Why is Income Inequality so common in India?

At the same time, do you know that it would take 941 years for a minimum wage worker in rural India to earn as much as a top-paid executive in a garment company? Why Inequality is Rife in India. To understand Inequality, we have to start with the most comprehensive Explanation. And this comes from a best-selling book called Capital in 21st Century written by Thomas Piketty. In this book, Piketty states that if the return on capital is greater than the Growth in a country’s GDP, Inequality will follow.

What does this mean?

Think of money as all the accumulated wealth – real estate, investments, etc. So return on capital is hence the income generated from this accumulated wealth.

So now, if the return on capital is greater than the Growth of an economy, only the rich will keep getting richer while the working class remains unaffected because their wages of the working class are linked to the country’s GDP growth. Also, the income generated from capital is held exclusively in a few elites’ hands. In contrast, revenue generated from labor is distributed among a larger group of people, explaining why this feature gives rise to Inequality.

In India, before Liberalization, between the 1950s and 1980, the top 1%’ income share had fallen. This was the socialist era before the then finance minister, Manmohan Singh, introduced the liberalization reforms. So now the first thing that comes to mind is “since the income share of the top 1% had dropped. the working class had it better during the socialist era before liberalization”, But it’s not quite the case. According to Indian Economist Swaminathan Aiyar, “before Liberalization, the poverty ratio didn’t fall.

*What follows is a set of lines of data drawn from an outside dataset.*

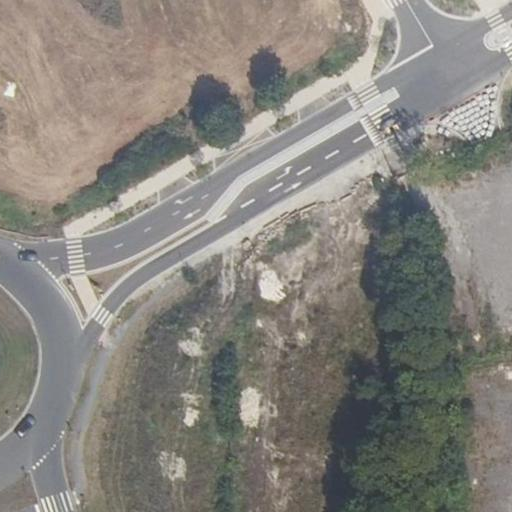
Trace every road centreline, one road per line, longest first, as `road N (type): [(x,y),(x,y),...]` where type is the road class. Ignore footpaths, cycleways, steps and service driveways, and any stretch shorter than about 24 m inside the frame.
road 1 (tertiary): [(217,209),(448,68)]
road 2 (tertiary): [(217,209),(72,253),(1,264)]
road 3 (tertiary): [(57,353),(217,209)]
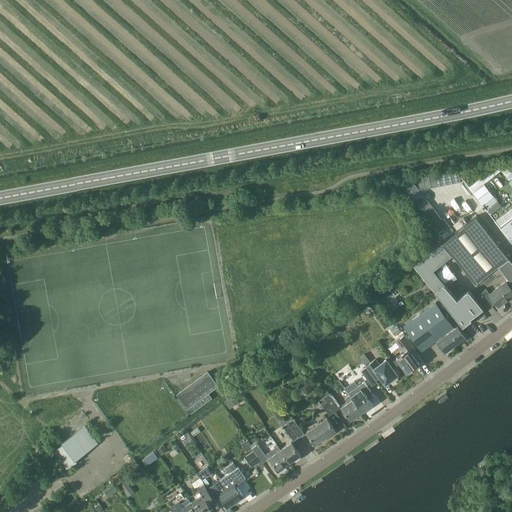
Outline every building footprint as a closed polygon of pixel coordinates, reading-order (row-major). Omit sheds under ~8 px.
[(502,168),(510,178),(511,176),(511,168),(511,169),(507,165),(502,168)] [(420,187),(457,180),(457,177),(449,178),(449,180),(445,181),(444,176),(453,174),(453,170),(418,176),(420,187)] [(485,181),(473,190),(490,213),(502,205),(485,181)] [(437,230),(447,222),(428,198),(418,205),(437,230)] [(458,302),(446,286),(434,270),(452,256),(475,286),(498,268),(509,259),(476,216),(415,263),(415,264),(437,292),(450,309),(452,308),(465,325),(484,310),(471,293),(458,302)] [(457,227),(467,222),(464,217),(455,222),(457,227)] [(511,219),(501,228),(511,241),(511,219)] [(511,285),(511,262),(509,259),(498,268),(511,285)] [(499,307),(511,296),(511,289),(506,281),(490,294),(485,288),(480,293),(490,306),(495,302),(499,307)] [(421,350),(437,338),(438,339),(436,340),(445,351),(466,336),(457,325),(454,327),(435,302),(403,326),(421,350)] [(394,337),(404,331),(399,322),(388,328),(394,337)] [(407,372),(419,363),(411,352),(415,349),(404,335),(396,341),(404,352),(396,357),(407,372)] [(377,372),(386,383),(388,381),(389,382),(392,381),(393,379),(395,377),(395,376),(397,375),(386,359),(379,364),(375,359),(366,366),(372,374),(377,372)] [(371,385),(377,382),(366,366),(361,370),(371,385)] [(177,394),(190,412),(211,397),(207,392),(217,385),(207,371),(177,394)] [(354,392),(350,395),(362,412),(373,404),(364,391),(357,396),(354,392)] [(236,393),(225,397),(228,406),(239,402),(236,393)] [(335,412),(340,408),(330,394),(325,397),(335,412)] [(362,412),(350,395),(345,398),(348,403),(342,407),(351,420),(362,412)] [(335,412),(325,397),(320,401),(330,415),(335,412)] [(326,417),(316,424),(325,437),(335,430),(326,417)] [(299,437),(303,433),(293,418),(288,422),(299,437)] [(299,437),(288,422),(283,425),(293,440),(299,437)] [(315,444),(325,437),(316,424),(306,431),(315,444)] [(85,425),(62,442),(63,443),(54,450),(67,468),(73,463),(72,462),(98,442),(85,425)] [(267,458),(257,443),(255,440),(250,444),(252,447),(262,461),(267,458)] [(292,442),(281,450),(290,462),(301,455),(292,442)] [(163,445),(157,449),(161,455),(167,450),(163,445)] [(290,463),(278,445),(267,453),(279,470),(290,463)] [(149,455),(153,461),(158,457),(154,451),(149,455)] [(194,463),(197,470),(209,465),(206,458),(194,463)] [(245,473),(252,468),(246,460),(239,465),(245,473)] [(208,465),(197,473),(202,480),(213,472),(208,465)] [(238,466),(219,479),(235,502),(244,495),(236,484),(246,477),(238,466)] [(219,479),(209,486),(216,497),(219,495),(227,507),(235,502),(219,479)] [(126,480),(120,485),(128,496),(134,492),(126,480)] [(197,491),(189,497),(198,511),(210,511),(213,510),(209,504),(215,500),(204,484),(196,490),(197,491)] [(198,511),(189,497),(181,503),(180,501),(171,507),(174,511),(198,511)]
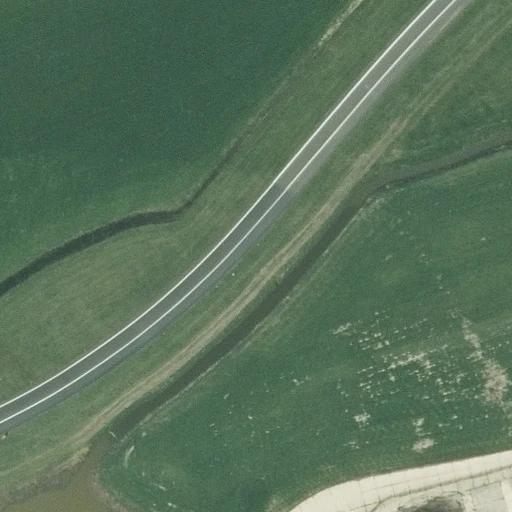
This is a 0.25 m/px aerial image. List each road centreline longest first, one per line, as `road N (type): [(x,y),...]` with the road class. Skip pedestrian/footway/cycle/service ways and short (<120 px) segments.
road 1 (motorway): [(0,412),(93,358),(181,288),(444,0)]
road 2 (track): [(375,511),(511,467)]
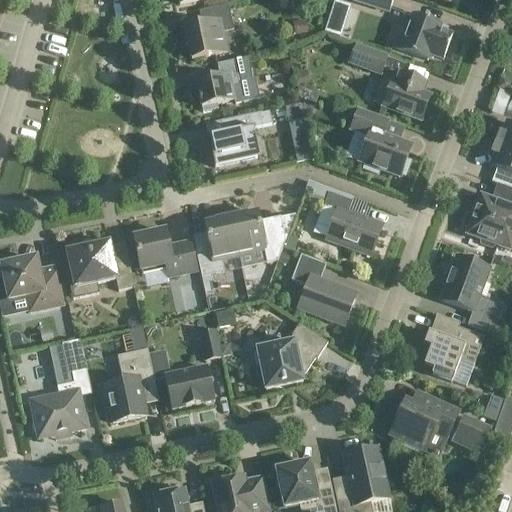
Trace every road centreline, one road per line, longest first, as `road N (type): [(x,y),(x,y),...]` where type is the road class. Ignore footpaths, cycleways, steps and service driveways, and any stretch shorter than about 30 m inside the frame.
road 1 (residential): [(45,478),(326,416),(349,402),(506,0)]
road 2 (residential): [(158,178),(121,0)]
road 3 (residential): [(307,176),(184,203),(158,178)]
road 4 (residential): [(0,203),(32,206),(158,178)]
road 5 (residential): [(0,153),(41,0)]
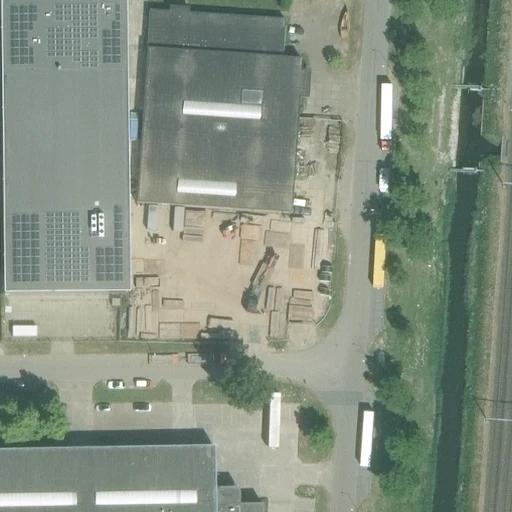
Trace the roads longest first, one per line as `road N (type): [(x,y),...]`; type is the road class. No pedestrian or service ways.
road 1 (unclassified): [(349,367),(375,0)]
road 2 (unclassified): [(0,371),(349,367)]
road 3 (unclassified): [(336,511),(349,367)]
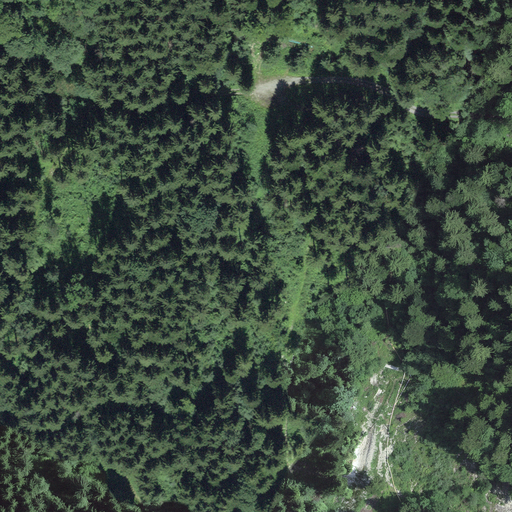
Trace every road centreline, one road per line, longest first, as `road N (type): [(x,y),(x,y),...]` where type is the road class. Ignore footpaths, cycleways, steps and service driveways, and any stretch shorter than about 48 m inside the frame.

At the same time, India’s population had doubled, so the number of poor people had also increased. However, because of the Growth in the GDP induced by Liberalization, nearly 138 million people were able to raise themselves above the poverty line between 2004 and 2011.” Yes, Inequality might have increased, but India still fared because it abolished permit raj, and Indians had better access to new opportunities to make something of themselves. So even Piketty’s Explanation doesn’t account for the Inequality in India.

However, there might be one clue from an article in the Atlantic. According to this article, much of the Inequality in developing countries is due to corrupt means. If the degree to which unscrupulous individuals can amass wealth by bending laws is greater than the degree to which honest individuals uphold fair government practices, Inequality will ensue. And this corruption-fueled Inequality flourishes in a place where there are no incentives, laws, and institutions to hinder corruption. And maybe that’s an explanation of why Inequality is rife in India.